• [INSTRUCTIONS FOR THE TASK]: Which lines of the material below contain the string "Format"? List each of them in full, treating case as significant.

• [PROVIDED RECORDS]:

::::

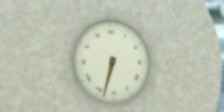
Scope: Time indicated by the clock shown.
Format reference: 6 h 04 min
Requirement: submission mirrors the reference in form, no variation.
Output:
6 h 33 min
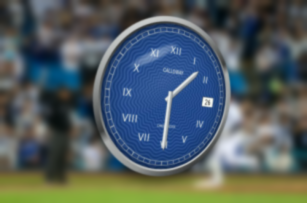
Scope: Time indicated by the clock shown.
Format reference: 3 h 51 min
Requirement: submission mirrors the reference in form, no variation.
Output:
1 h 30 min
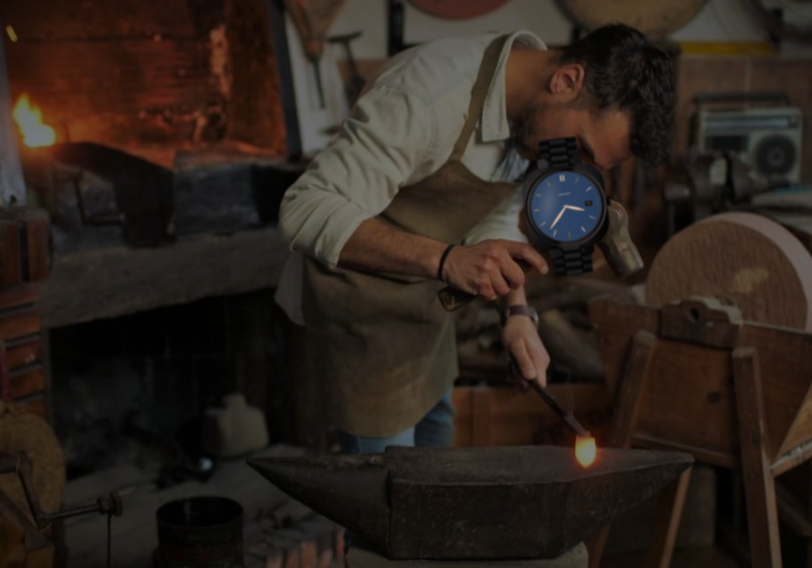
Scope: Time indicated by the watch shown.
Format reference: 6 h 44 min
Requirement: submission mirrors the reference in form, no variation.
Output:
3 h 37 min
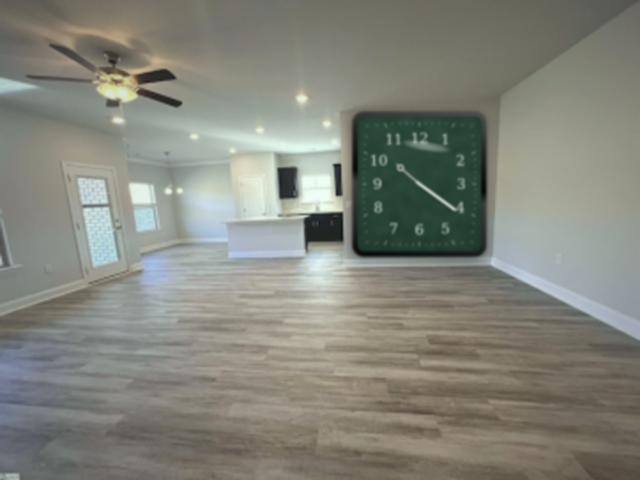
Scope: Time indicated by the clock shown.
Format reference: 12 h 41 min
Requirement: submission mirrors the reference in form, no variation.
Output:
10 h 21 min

::::

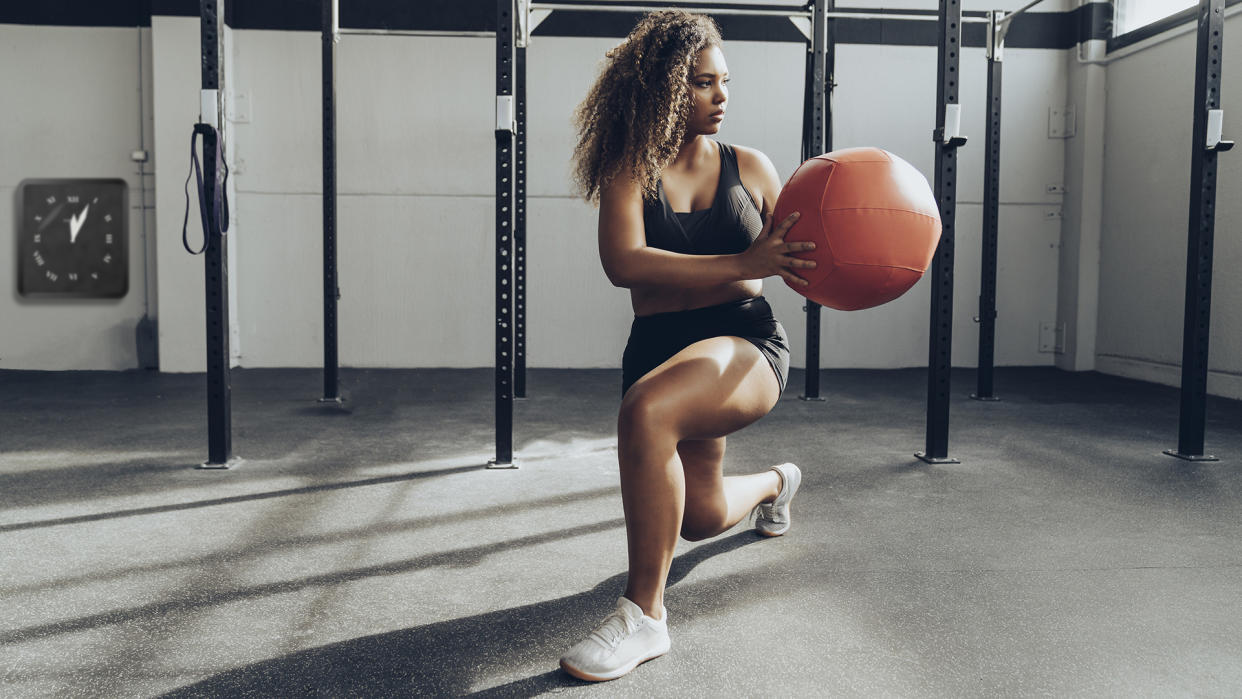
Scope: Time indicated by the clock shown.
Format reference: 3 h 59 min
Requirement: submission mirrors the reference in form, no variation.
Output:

::::

• [OUTPUT OF THE TASK]:
Format reference: 6 h 04 min
Format reference: 3 h 51 min
Format reference: 6 h 44 min
Format reference: 12 h 41 min
Format reference: 3 h 59 min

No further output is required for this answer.